Untuk itu program peremajaan sawit mendesak dilakukan. Hal ini disampaikan Heru Tri Widarto, Direktur Tanaman Tahunan dan Penyegar, Kementerian Pertanian. “Lambatnya program peremajaan sawit rakyat (PSR) karena banyak yang berada di dalam kawasan hutan, sehingga koordinasi kami dengan Kemenkoperkonomian maupun KLHK tetap intensif agar persoalan ini dapat diselesaikan,” kata Heru.
Heru pun mengakui bahwa memang proses bisnis sawit memang harus dilakukan dengan kemitraan yang kuat, antara perusahaan dengan petani.

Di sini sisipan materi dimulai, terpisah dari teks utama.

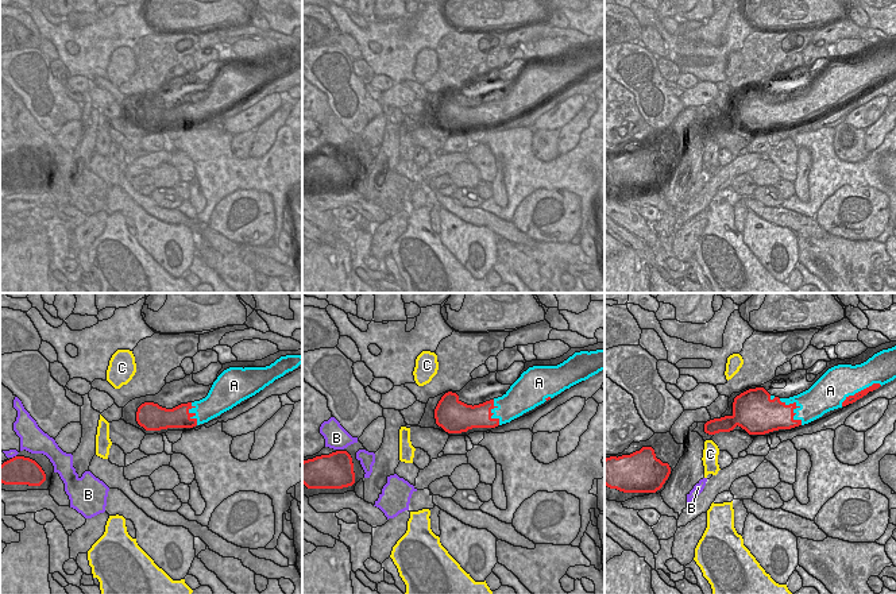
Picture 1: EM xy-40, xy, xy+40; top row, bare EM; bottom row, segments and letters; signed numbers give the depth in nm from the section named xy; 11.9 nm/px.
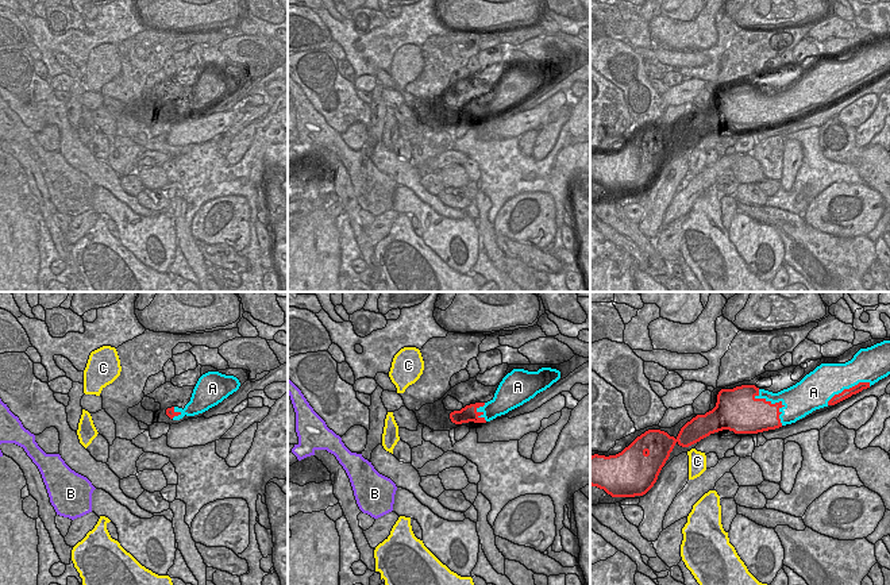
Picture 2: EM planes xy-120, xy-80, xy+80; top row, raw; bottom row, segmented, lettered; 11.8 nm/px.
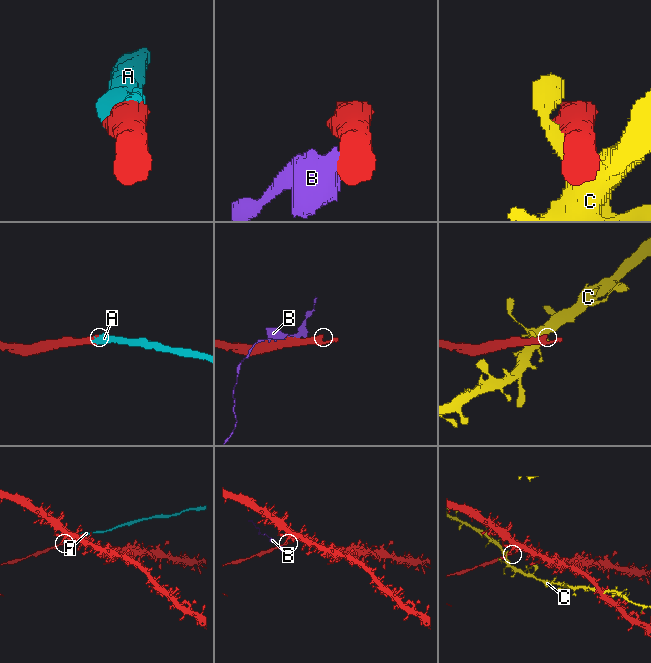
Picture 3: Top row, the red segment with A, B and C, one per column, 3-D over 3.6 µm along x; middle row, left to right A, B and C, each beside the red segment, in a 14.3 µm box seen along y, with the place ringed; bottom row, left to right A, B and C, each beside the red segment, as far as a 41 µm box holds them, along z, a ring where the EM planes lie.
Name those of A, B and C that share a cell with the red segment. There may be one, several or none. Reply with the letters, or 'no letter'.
A

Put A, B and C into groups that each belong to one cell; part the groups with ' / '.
A / B / C

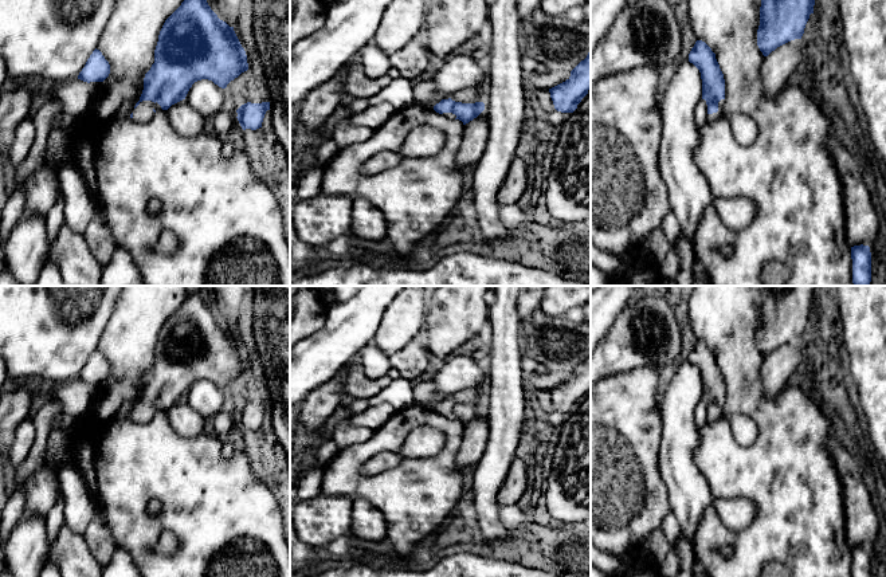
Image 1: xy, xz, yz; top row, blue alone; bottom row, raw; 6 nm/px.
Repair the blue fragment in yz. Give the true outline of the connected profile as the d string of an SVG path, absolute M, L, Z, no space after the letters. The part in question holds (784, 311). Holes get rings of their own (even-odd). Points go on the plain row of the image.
M758 286L761 295L757 346L764 357L801 339L814 314L815 286Z

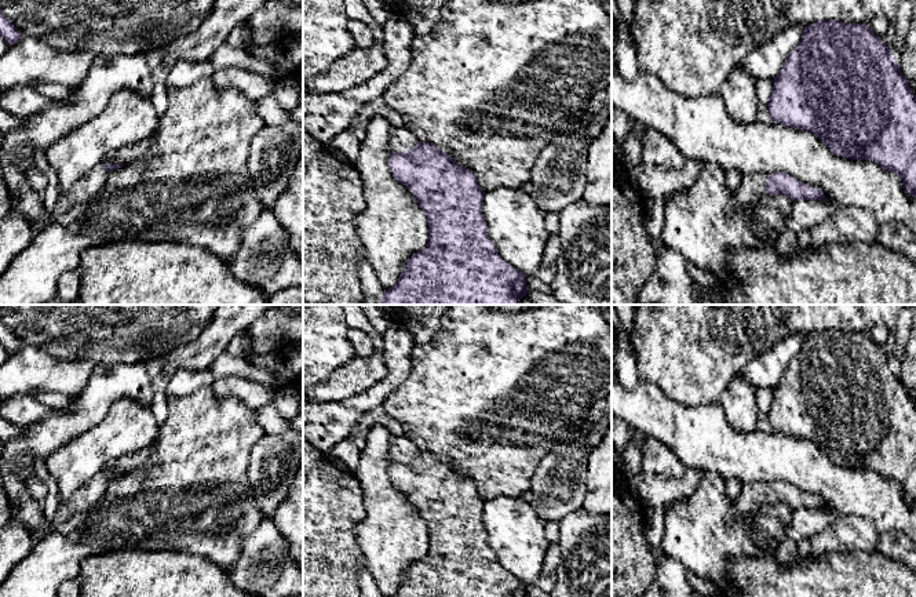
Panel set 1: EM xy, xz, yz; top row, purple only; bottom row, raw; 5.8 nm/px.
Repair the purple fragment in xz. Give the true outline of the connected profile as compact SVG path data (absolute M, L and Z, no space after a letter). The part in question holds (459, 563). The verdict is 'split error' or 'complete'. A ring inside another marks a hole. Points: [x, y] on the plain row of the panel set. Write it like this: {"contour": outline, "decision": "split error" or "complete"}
{"contour": "M391 436L391 459L388 476L394 488L410 499L428 529L426 556L408 568L405 579L391 597L528 597L526 585L499 564L488 545L482 523L485 500L478 494L474 480L463 477L435 454L420 451L406 436Z", "decision": "split error"}

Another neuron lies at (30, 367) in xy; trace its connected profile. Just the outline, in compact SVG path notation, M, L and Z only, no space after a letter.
M22 345L0 365L0 403L33 389L73 397L85 387L95 367L92 361L63 361L37 346Z

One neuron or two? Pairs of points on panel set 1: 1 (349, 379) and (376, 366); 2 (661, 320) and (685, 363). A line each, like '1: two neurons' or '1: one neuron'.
1: one neuron
2: one neuron

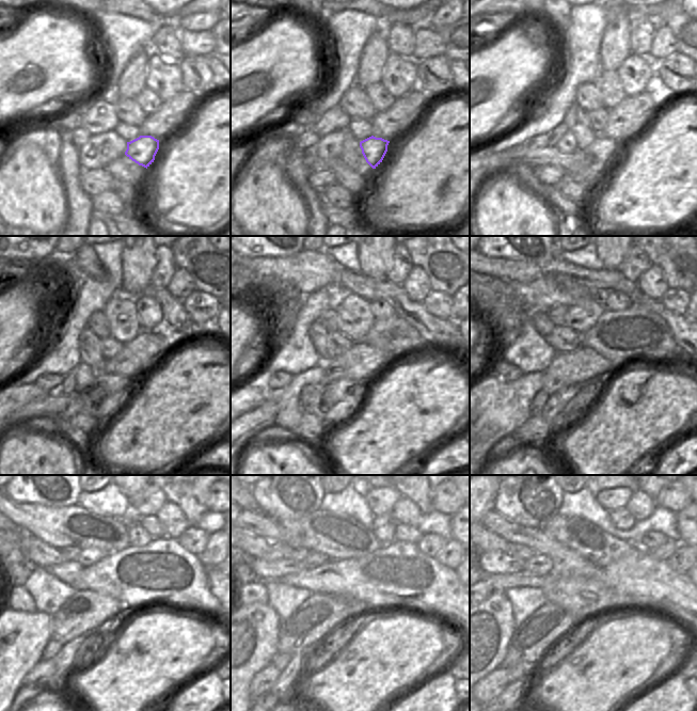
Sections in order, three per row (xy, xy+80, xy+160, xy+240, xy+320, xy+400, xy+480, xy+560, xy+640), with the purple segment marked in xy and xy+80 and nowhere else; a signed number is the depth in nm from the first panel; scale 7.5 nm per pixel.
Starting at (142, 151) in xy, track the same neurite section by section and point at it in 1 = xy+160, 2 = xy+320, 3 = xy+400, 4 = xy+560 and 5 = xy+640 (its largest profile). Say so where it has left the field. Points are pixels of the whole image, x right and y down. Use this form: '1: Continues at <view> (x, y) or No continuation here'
1: Continues at xy+160 (592, 161)
2: Continues at xy+320 (335, 403)
3: Continues at xy+400 (567, 405)
4: Continues at xy+560 (289, 676)
5: Continues at xy+640 (513, 692).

Sekjend Jokowi Centre, Imanta Ginting juga menjelaskan bahwa realisasi pola kemitraan petani sawit dengan program implementasi mandatory biodiesel yang sudah berjalan sejak tahun 2015 sampai dengan saat ini, kekurangan dan kelebihan serta skema kemitraan yang terbaik dalam menyukseskan transisi B30 ke B40. (yin)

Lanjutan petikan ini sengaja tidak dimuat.